▸ Given data:
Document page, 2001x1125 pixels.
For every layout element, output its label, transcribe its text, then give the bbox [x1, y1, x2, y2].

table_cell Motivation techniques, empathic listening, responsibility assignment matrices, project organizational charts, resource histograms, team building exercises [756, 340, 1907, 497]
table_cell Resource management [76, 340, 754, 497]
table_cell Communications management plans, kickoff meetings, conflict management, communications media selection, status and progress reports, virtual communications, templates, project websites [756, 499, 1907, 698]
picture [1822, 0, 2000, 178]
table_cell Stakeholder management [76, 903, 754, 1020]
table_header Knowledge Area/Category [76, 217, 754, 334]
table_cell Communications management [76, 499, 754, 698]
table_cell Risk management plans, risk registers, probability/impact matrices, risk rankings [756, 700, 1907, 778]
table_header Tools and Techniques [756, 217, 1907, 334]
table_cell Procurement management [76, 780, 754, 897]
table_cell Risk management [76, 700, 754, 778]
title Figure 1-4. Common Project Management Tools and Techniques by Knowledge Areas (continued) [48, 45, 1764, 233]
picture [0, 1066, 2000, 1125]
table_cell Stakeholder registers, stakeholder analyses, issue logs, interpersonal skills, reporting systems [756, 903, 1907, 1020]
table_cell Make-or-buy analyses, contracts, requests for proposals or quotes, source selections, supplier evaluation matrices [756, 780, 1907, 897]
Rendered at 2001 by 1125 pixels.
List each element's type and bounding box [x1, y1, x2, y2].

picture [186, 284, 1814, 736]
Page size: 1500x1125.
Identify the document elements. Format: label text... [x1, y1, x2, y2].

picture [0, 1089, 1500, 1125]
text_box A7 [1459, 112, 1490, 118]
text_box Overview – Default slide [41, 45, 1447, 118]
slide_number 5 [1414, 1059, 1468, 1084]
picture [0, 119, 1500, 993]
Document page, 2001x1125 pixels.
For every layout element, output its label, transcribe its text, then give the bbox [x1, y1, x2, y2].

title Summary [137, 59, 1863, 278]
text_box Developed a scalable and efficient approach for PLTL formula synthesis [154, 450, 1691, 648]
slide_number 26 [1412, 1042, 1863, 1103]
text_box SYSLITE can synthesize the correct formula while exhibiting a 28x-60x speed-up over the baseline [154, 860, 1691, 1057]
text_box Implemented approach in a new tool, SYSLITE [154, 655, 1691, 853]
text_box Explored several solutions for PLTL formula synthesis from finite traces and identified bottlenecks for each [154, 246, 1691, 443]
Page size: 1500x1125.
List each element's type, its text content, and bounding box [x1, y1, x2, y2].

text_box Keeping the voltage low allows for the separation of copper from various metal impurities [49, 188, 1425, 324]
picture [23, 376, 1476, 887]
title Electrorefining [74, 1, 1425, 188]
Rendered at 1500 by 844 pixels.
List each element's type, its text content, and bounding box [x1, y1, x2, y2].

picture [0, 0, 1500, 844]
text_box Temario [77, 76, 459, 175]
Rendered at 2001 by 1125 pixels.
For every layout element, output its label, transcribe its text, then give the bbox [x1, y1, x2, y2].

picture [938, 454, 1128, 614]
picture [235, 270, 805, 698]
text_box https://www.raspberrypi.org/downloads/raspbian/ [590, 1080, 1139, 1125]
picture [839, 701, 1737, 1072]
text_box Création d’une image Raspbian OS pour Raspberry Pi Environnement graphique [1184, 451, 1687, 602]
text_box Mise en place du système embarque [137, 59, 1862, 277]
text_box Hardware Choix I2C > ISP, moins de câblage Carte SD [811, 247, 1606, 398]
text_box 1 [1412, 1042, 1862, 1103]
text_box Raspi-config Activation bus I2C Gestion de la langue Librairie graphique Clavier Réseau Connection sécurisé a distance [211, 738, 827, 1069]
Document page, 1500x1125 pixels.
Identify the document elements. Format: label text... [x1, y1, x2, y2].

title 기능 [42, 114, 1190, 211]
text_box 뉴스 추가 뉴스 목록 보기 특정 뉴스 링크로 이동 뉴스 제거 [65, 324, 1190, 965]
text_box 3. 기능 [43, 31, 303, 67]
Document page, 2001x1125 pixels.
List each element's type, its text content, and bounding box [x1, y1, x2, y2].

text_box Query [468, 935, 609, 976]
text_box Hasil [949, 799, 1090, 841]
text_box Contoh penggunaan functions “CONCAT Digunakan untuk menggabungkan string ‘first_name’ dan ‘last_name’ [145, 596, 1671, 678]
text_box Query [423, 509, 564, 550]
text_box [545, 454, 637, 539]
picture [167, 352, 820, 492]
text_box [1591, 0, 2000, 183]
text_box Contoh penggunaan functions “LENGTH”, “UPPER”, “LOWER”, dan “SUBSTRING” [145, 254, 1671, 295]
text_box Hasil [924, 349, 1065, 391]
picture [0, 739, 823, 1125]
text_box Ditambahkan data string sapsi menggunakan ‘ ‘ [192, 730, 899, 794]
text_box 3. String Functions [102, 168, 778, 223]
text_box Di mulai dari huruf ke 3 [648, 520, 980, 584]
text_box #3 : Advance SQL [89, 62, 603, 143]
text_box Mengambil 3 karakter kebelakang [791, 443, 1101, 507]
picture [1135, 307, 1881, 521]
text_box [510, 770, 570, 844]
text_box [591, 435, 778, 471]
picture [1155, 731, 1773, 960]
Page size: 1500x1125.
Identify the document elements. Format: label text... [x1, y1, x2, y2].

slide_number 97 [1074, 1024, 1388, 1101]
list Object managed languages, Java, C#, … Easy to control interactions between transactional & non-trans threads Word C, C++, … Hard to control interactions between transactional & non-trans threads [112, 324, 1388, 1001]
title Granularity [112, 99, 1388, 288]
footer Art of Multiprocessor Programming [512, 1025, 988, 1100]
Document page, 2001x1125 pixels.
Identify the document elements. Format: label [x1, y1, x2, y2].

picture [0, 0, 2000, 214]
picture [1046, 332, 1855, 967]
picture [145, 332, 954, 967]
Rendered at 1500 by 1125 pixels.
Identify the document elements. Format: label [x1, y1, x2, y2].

▸ Assigned task:
Please restate each record exactly as it reads.

▸ Task solution:
Document page, 2001x1125 pixels.
For every layout element, output its label, transcribe its text, then give the bbox [x1, y1, x2, y2].

table_cell Motivation techniques, empathic listening, responsibility assignment matrices, project organizational charts, resource histograms, team building exercises [756, 340, 1907, 497]
table_cell Resource management [76, 340, 754, 497]
table_cell Communications management plans, kickoff meetings, conflict management, communications media selection, status and progress reports, virtual communications, templates, project websites [756, 499, 1907, 698]
picture [1822, 0, 2000, 178]
table_cell Stakeholder management [76, 903, 754, 1020]
table_header Knowledge Area/Category [76, 217, 754, 334]
table_cell Communications management [76, 499, 754, 698]
table_cell Risk management plans, risk registers, probability/impact matrices, risk rankings [756, 700, 1907, 778]
table_header Tools and Techniques [756, 217, 1907, 334]
table_cell Procurement management [76, 780, 754, 897]
table_cell Risk management [76, 700, 754, 778]
title Figure 1-4. Common Project Management Tools and Techniques by Knowledge Areas (continued) [48, 45, 1764, 233]
picture [0, 1066, 2000, 1125]
table_cell Stakeholder registers, stakeholder analyses, issue logs, interpersonal skills, reporting systems [756, 903, 1907, 1020]
table_cell Make-or-buy analyses, contracts, requests for proposals or quotes, source selections, supplier evaluation matrices [756, 780, 1907, 897]
Rendered at 2001 by 1125 pixels.
List each element's type and bounding box [x1, y1, x2, y2].

picture [186, 284, 1814, 736]
Page size: 1500x1125.
Identify the document elements. Format: label text... [x1, y1, x2, y2].

picture [0, 1089, 1500, 1125]
text_box A7 [1459, 112, 1490, 118]
text_box Overview – Default slide [41, 45, 1447, 118]
slide_number 5 [1414, 1059, 1468, 1084]
picture [0, 119, 1500, 993]
Document page, 2001x1125 pixels.
For every layout element, output its label, transcribe its text, then give the bbox [x1, y1, x2, y2].

title Summary [137, 59, 1863, 278]
text_box Developed a scalable and efficient approach for PLTL formula synthesis [154, 450, 1691, 648]
slide_number 26 [1412, 1042, 1863, 1103]
text_box SYSLITE can synthesize the correct formula while exhibiting a 28x-60x speed-up over the baseline [154, 860, 1691, 1057]
text_box Implemented approach in a new tool, SYSLITE [154, 655, 1691, 853]
text_box Explored several solutions for PLTL formula synthesis from finite traces and identified bottlenecks for each [154, 246, 1691, 443]
Page size: 1500x1125.
List each element's type, its text content, and bounding box [x1, y1, x2, y2].

text_box Keeping the voltage low allows for the separation of copper from various metal impurities [49, 188, 1425, 324]
picture [23, 376, 1476, 887]
title Electrorefining [74, 1, 1425, 188]
Rendered at 1500 by 844 pixels.
List each element's type, its text content, and bounding box [x1, y1, x2, y2].

picture [0, 0, 1500, 844]
text_box Temario [77, 76, 459, 175]
Rendered at 2001 by 1125 pixels.
For every layout element, output its label, transcribe its text, then give the bbox [x1, y1, x2, y2].

picture [938, 454, 1128, 614]
picture [235, 270, 805, 698]
text_box https://www.raspberrypi.org/downloads/raspbian/ [590, 1080, 1139, 1125]
picture [839, 701, 1737, 1072]
text_box Création d’une image Raspbian OS pour Raspberry Pi Environnement graphique [1184, 451, 1687, 602]
text_box Mise en place du système embarque [137, 59, 1862, 277]
text_box Hardware Choix I2C > ISP, moins de câblage Carte SD [811, 247, 1606, 398]
text_box 1 [1412, 1042, 1862, 1103]
text_box Raspi-config Activation bus I2C Gestion de la langue Librairie graphique Clavier Réseau Connection sécurisé a distance [211, 738, 827, 1069]
Document page, 1500x1125 pixels.
Identify the document elements. Format: label text... [x1, y1, x2, y2].

title 기능 [42, 114, 1190, 211]
text_box 뉴스 추가 뉴스 목록 보기 특정 뉴스 링크로 이동 뉴스 제거 [65, 324, 1190, 965]
text_box 3. 기능 [43, 31, 303, 67]
Document page, 2001x1125 pixels.
List each element's type, its text content, and bounding box [x1, y1, x2, y2].

text_box Query [468, 935, 609, 976]
text_box Hasil [949, 799, 1090, 841]
text_box Contoh penggunaan functions “CONCAT Digunakan untuk menggabungkan string ‘first_name’ dan ‘last_name’ [145, 596, 1671, 678]
text_box Query [423, 509, 564, 550]
text_box [545, 454, 637, 539]
picture [167, 352, 820, 492]
text_box [1591, 0, 2000, 183]
text_box Contoh penggunaan functions “LENGTH”, “UPPER”, “LOWER”, dan “SUBSTRING” [145, 254, 1671, 295]
text_box Hasil [924, 349, 1065, 391]
picture [0, 739, 823, 1125]
text_box Ditambahkan data string sapsi menggunakan ‘ ‘ [192, 730, 899, 794]
text_box 3. String Functions [102, 168, 778, 223]
text_box Di mulai dari huruf ke 3 [648, 520, 980, 584]
text_box #3 : Advance SQL [89, 62, 603, 143]
text_box Mengambil 3 karakter kebelakang [791, 443, 1101, 507]
picture [1135, 307, 1881, 521]
text_box [510, 770, 570, 844]
text_box [591, 435, 778, 471]
picture [1155, 731, 1773, 960]
Page size: 1500x1125.
Identify the document elements. Format: label text... [x1, y1, x2, y2].

slide_number 97 [1074, 1024, 1388, 1101]
list Object managed languages, Java, C#, … Easy to control interactions between transactional & non-trans threads Word C, C++, … Hard to control interactions between transactional & non-trans threads [112, 324, 1388, 1001]
title Granularity [112, 99, 1388, 288]
footer Art of Multiprocessor Programming [512, 1025, 988, 1100]
Document page, 2001x1125 pixels.
Identify the document elements. Format: label [x1, y1, x2, y2].

picture [0, 0, 2000, 214]
picture [1046, 332, 1855, 967]
picture [145, 332, 954, 967]
Rendered at 1500 by 1125 pixels.
Identify the document elements. Format: label [x1, y1, x2, y2].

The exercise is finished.